Remover uma verruga rapidamente pode ser possível com tratamentos como crioterapia, feita com nitrogênio líquido pelo dermatologista, ou medicamentos à base de ácido salicílico. A escolha depende do tipo, tamanho e localização da lesão. Cortar, furar, queimar ou arrancar a verruga em casa não é recomendado, pois aumenta o risco de sangramento, infecção, cicatriz e até de tratar incorretamente uma lesão que não seja realmente uma verruga.
Qual é a forma mais rápida de tirar uma verruga?
A crioterapia está entre os métodos mais usados para tirar verrugas comuns. Durante o procedimento, o dermatologista aplica nitrogênio líquido sobre a lesão, provocando seu congelamento e a destruição progressiva do tecido. Dependendo do tamanho e da profundidade, podem ser necessárias várias sessões.
Outra alternativa é o ácido salicílico, que promove uma descamação gradual das camadas da verruga. Embora possa ser aplicado em casa em alguns casos, o tratamento costuma levar semanas e deve respeitar a concentração e o modo de uso indicados, especialmente para evitar irritação da pele saudável ao redor.
É seguro remover a verruga em casa?
Algumas verrugas comuns podem ser tratadas em casa com produtos específicos, mas primeiro é importante ter certeza de que a lesão realmente é uma verruga. Pintas, ceratoses e até alguns tipos de câncer de pele podem ter aparência semelhante, principalmente quando há mudança de cor, formato ou crescimento recente.
Produtos para tratamento de verrugas não devem ser aplicados indiscriminadamente no rosto, genitais, mucosas ou em áreas próximas aos olhos.

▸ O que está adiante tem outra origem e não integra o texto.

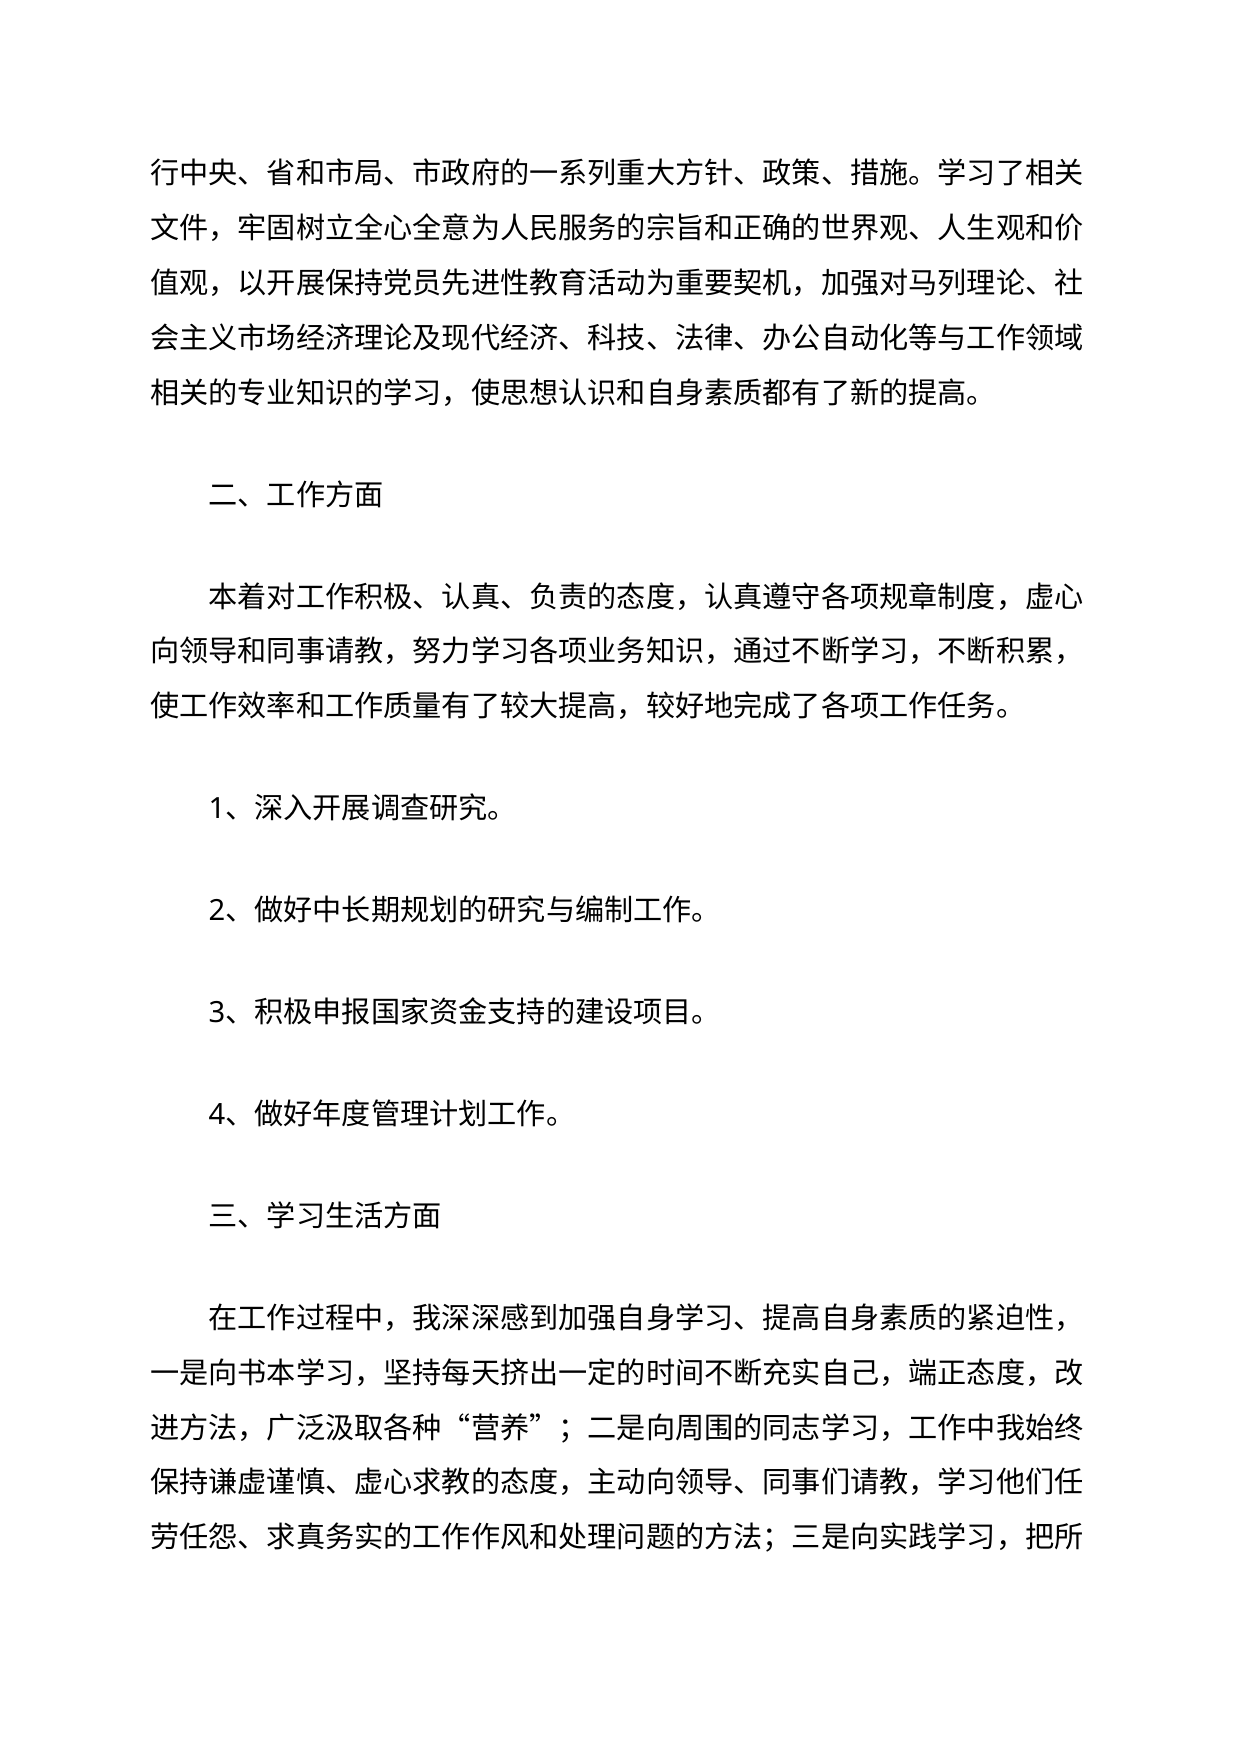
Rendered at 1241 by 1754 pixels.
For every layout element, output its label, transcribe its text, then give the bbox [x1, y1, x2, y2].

text 二、工作方面 [150, 471, 1090, 514]
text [150, 1294, 1090, 1556]
text 1、深入开展调查研究。 [150, 785, 1090, 827]
text 3、积极申报国家资金支持的建设项目。 [150, 989, 1090, 1031]
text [150, 150, 1090, 412]
text 三、学习生活方面 [150, 1193, 1090, 1235]
text 4、做好年度管理计划工作。 [150, 1091, 1090, 1133]
text 2、做好中长期规划的研究与编制工作。 [150, 887, 1090, 929]
text 本着对工作积极、认真、负责的态度，认真遵守各项规章制度，虚心向领导和同事请教，努力学习各项业务知识，通过不断学习，不断积累，使工作效率和工作质量有了较大提高，较好地完成了各项工作任务。 [150, 573, 1090, 725]
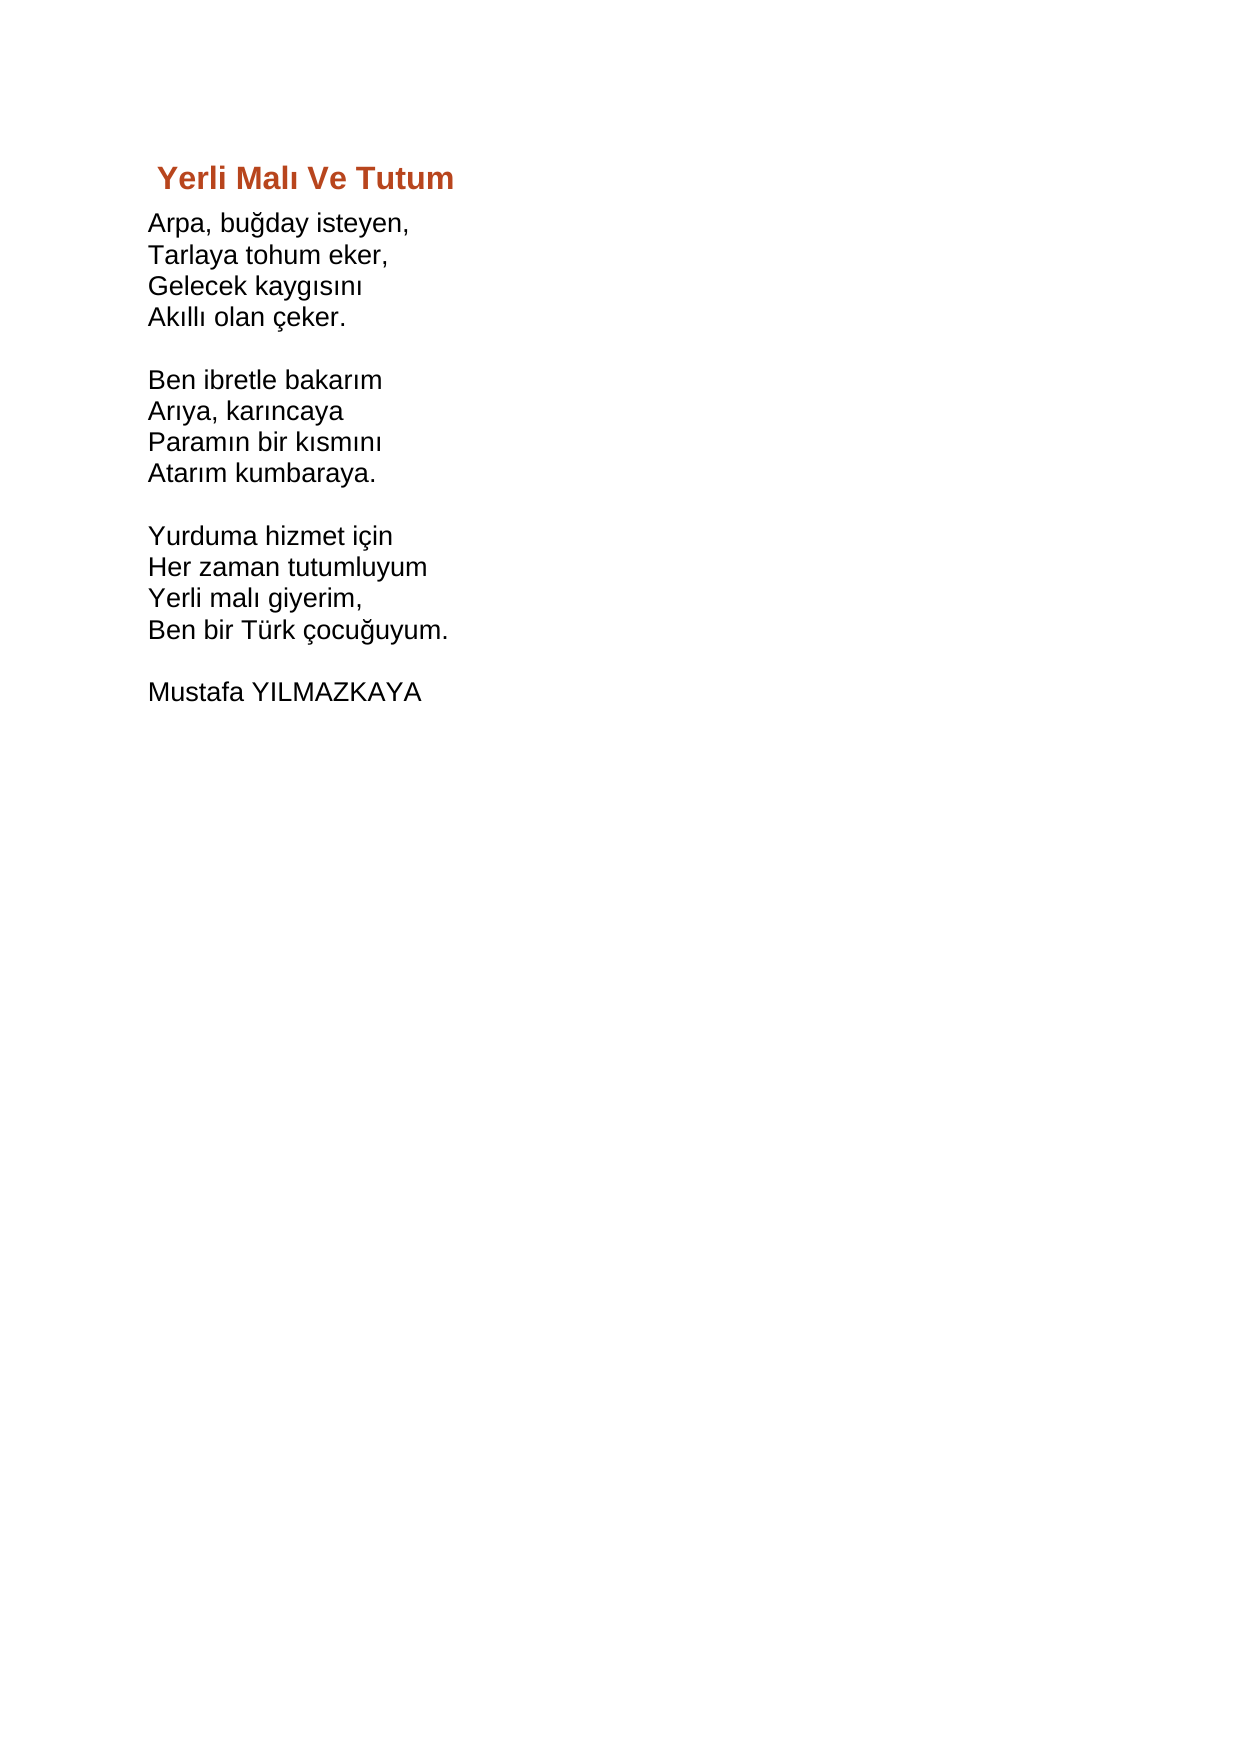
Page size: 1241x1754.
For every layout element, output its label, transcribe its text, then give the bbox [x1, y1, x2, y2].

text Yerli Malı Ve Tutum [148, 159, 1093, 196]
text Arpa, buğday isteyen, Tarlaya tohum eker, Gelecek kaygısını Akıllı olan çeker. Ben ibretle bakarım Arıya, karıncaya Paramın bir kısmını Atarım kumbaraya. Yurduma hizmet için Her zaman tutumluyum Yerli malı giyerim, Ben bir Türk çocuğuyum. Mustafa YILMAZKAYA [148, 207, 1093, 707]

Pessoas com diabetes, alterações circulatórias ou imunidade comprometida também precisam de avaliação profissional antes de tentar tratamentos por conta própria.

O que nunca fazer para arrancar uma verruga?
Algumas tentativas caseiras podem provocar lesões e devem ser evitadas:
- cortar com tesoura, lâmina ou alicate, devido ao risco de sangramento e infecção;
- furar ou raspar profundamente a verruga;
- queimar a lesão com objetos aquecidos ou substâncias corrosivas;
- amarrar fios na base da verruga sem diagnóstico correto;
- aplicar ácidos fortes ou substâncias químicas não próprias para uso dermatológico;
- arrancar a verruga com as unhas, o que pode machucar a pele e favorecer a disseminação do vírus.
Também é importante evitar manipular frequentemente a lesão. Como grande parte das verrugas é causada pelo HPV, pequenas fissuras na pele podem facilitar a disseminação do vírus para áreas próximas.
Estudo compara crioterapia e ácido salicílico
As pesquisas mostram que o melhor tratamento pode variar conforme o tipo de verruga:
- a crioterapia pode apresentar bons resultados em verrugas comuns, principalmente nas mãos;
- o ácido salicílico age de maneira mais gradual e exige uso regular;
- verrugas plantares podem ser mais resistentes ao tratamento;
- algumas verrugas desaparecem espontaneamente ao longo do tempo;
- nenhum tratamento garante desaparecimento imediato ou impede completamente o retorno da lesão.
Segundo o estudo Cryotherapy with liquid nitrogen versus topical salicylic acid application for cutaneous warts in primary care, publicado no Canadian Medical Association Journal (CMAJ), a crioterapia apresentou maior taxa de cura para verrugas comuns após 13 semanas do que o ácido salicílico ou apenas observar a evolução. Entre as verrugas plantares, porém, não houve diferença clinicamente relevante entre as estratégias avaliadas.

Quando é melhor procurar um dermatologista?
A avaliação médica é especialmente importante quando a lesão surge no rosto ou na região genital, cresce rapidamente, muda de cor, sangra, provoca dor ou coceira persistente. Também é recomendado procurar atendimento quando existem muitas verrugas ou quando elas continuam voltando após o tratamento.
No caso da verruga plantar, conhecida popularmente como olho de peixe, o tratamento pode ser mais demorado porque a pressão ao caminhar favorece o crescimento da lesão para dentro da pele. Para remover uma verruga de maneira rápida e segura, a melhor estratégia é confirmar o diagnóstico e seguir o tratamento indicado pelo dermatologista, evitando procedimentos agressivos feitos em casa.
Este conteúdo é apenas informativo e não substitui avaliação, diagnóstico ou tratamento realizado por médico ou outro profissional de saúde qualificado.